Przygodówki czasami odnoszą się do rzeczywistości i zwykle są wtedy nad wyraz ponure i przeznaczone dla dorosłych, jak choćby seria gier o Sherlocku Holmesie. Częściej jednak autorzy sięgają po groteskowe koncepty po to, aby opowiedzieć coś zwariowanego: choćby króciutką fabułkę o podróżowaniu w czasie. Ten pomysł pojawia się w znakomitym The Cave, gdzie skacząc po trzech różnych epokach historycznych, tworzymy zależności czasowe tak groteskowe, jak choćby położenie trupem niesympatycznego dinozaura w konkretnym miejscu tylko po to, żeby wiele milionów lat później w tej samej jaskini znaleźć ropę naftową niezbędną do uruchomienia silnika spalinowego. Weterani gier komputerowych rozpoznają tu echa pomysłu z Day of the Tentacle sprzed dwudziestu lat i będą mieli rację, bo to ten sam autor.

Szukanie rozwiązań tego typu problemów to dla dzieciaków idealna rozrywka, na dodatek intelektualna. Co maluchy widzą w przygodówkach? Przede wszystkim nie ma tutaj elementu bezpośredniej rywalizacji – czy to z czasem, czy z wygenerowanymi przez grę przeciwnikami. Gracze nie muszą się ani spieszyć, ani uważać, żeby ich postać nie zginęła, za to mogą pogłówkować, w jaki sposób rozwiązać jakąś zagadkę. Co ciekawe, zupełnie nie przeszkadza im poziom absurdu – moje dzieciaki najchętniej grają w Wallace & Gromit, przygodówkę znacznie przerastającą pod tym względem dowolne filmy z sympatycznym plastelinowym panem i jego psem.

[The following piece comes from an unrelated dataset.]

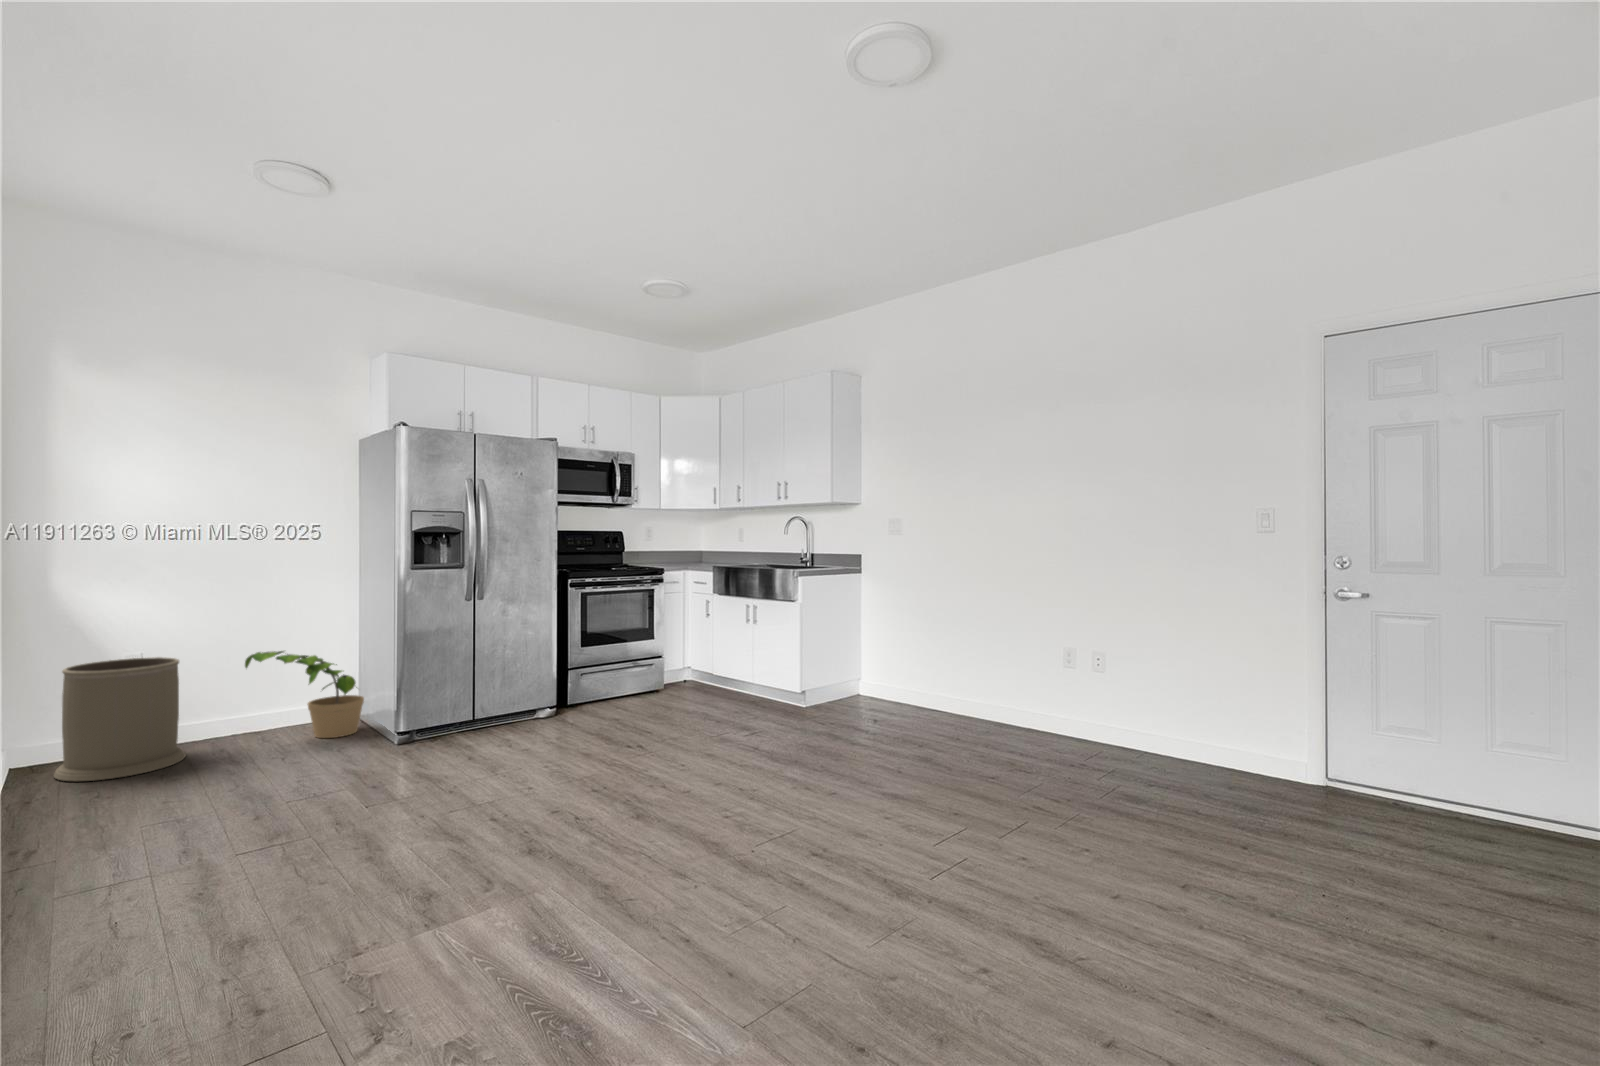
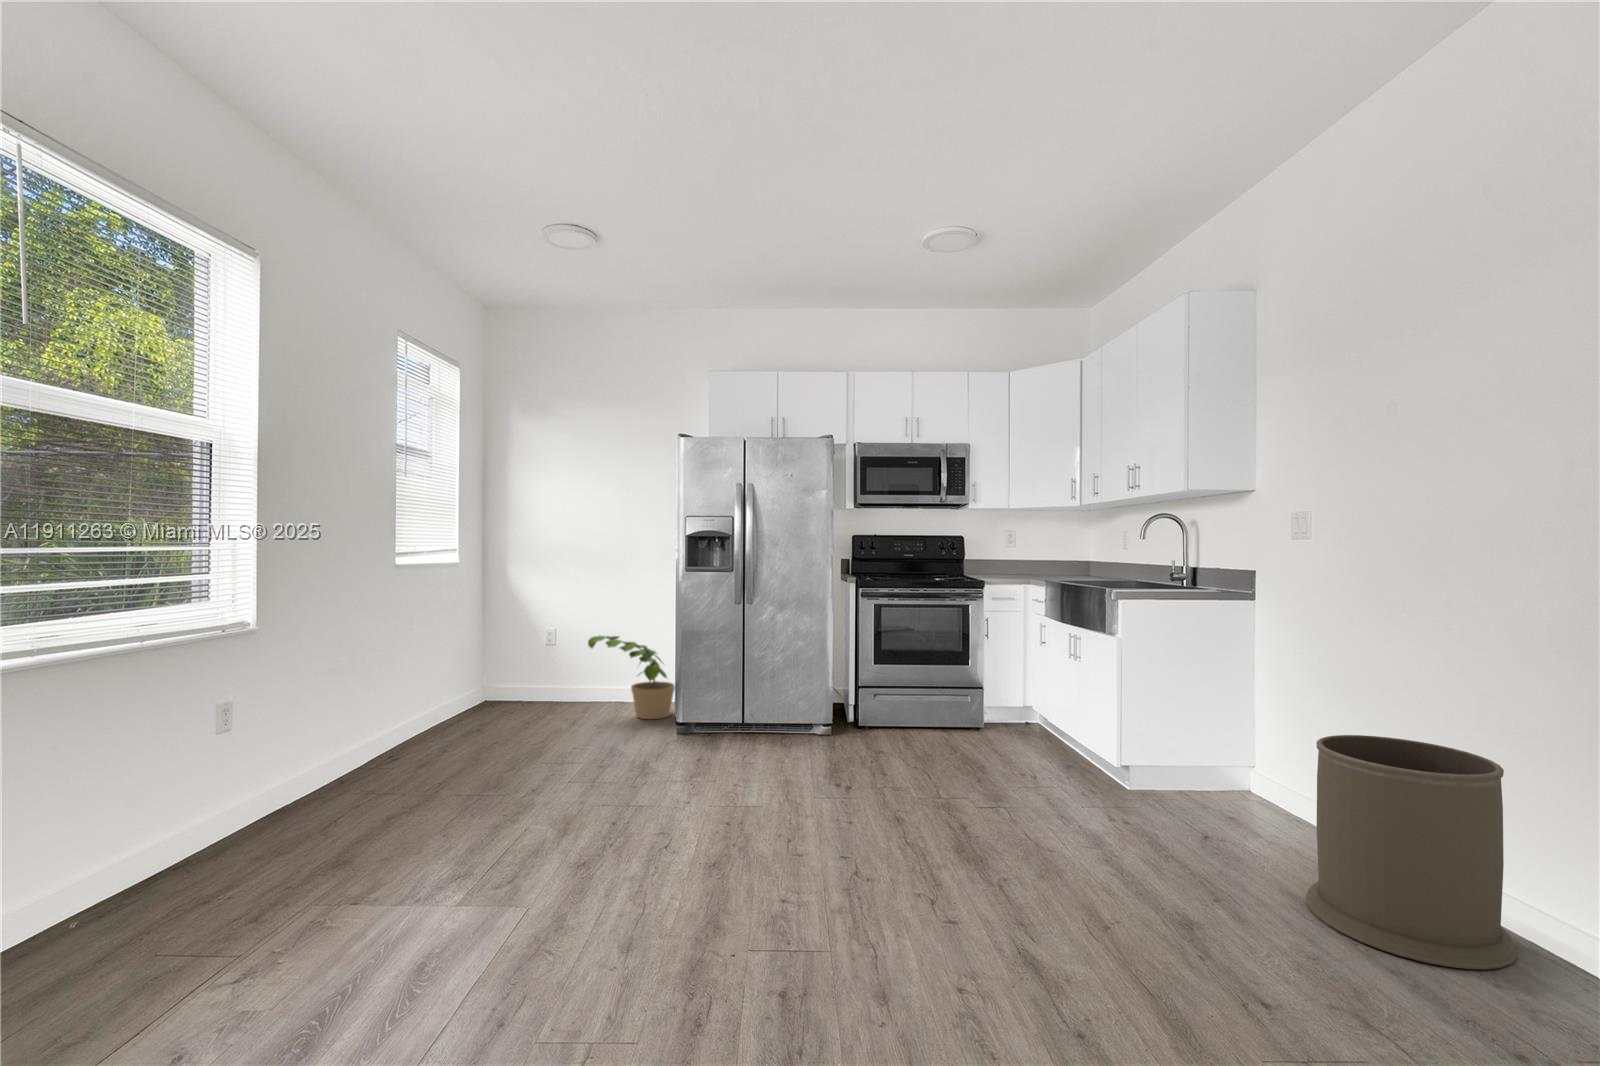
trash can: present [54,657,185,781] -> present [1306,735,1517,969]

  1. Co trzy głowy to nie jedna

Dzieciaki nie lubią jednak grać w przygodówki samotnie, bo czasami ciężko jest wyjść poza ramy własnej wyobraźni. Dużo lepiej idzie im zabawa z kolegą, rodzeństwem, a już najlepiej z rodzicem, który swoją dawkę absurdu w życiu przyjął i jest w stanie wymyślić coś kompletnie niesztampowego, względnie odtworzyć tok myślenia innego dorosłego, który grę wszak pisał. Przy okazji zwykle lepiej od dziecka steruje, dlatego też młodzież najchętniej usadawia się w tylnych rzędach, a następnie całe towarzystwo rozpoczyna dyskusję na temat tego, czy użyć małpy na pompie, czy może przeczesać jeszcze raz wszystkie pomieszczenia w poszukiwaniu nowych przedmiotów.

Bariera językowa w wypadku przygodówek oczywiście istnieje, ale od tego jest osoba dorosła, żeby wytłumaczyć, o co chodziło w dialogu. Niektóre gry przygodowe są jednak na tyle dialogami przeładowane (i od dialogów zależne), że nie warto w ogóle siadać do nich z dziećmi. Z drugiej strony nawet dzieci grające bez rodziców mają też do wyboru wiele tytułów, w których autorzy posługują się umownością i symbolami, dzięki czemu do sprawnej zabawy nie jest wymagana znajomość żadnego języka. Do takich gier zaliczają się choćby dwie przepiękne przygodówki – Machinarium oraz Botanicula – gdzie postacie komunikują się z graczem nawet nie za pośrednictwem słów, a jedynie komiksowych dymków wypełnionych grafiką. Do grania w te gry niepotrzebna jest umiejętność czytania, za to poziomem skomplikowania zagadek (zwłaszcza w Machinarium) potrafią pokonać niejednego dorosłego.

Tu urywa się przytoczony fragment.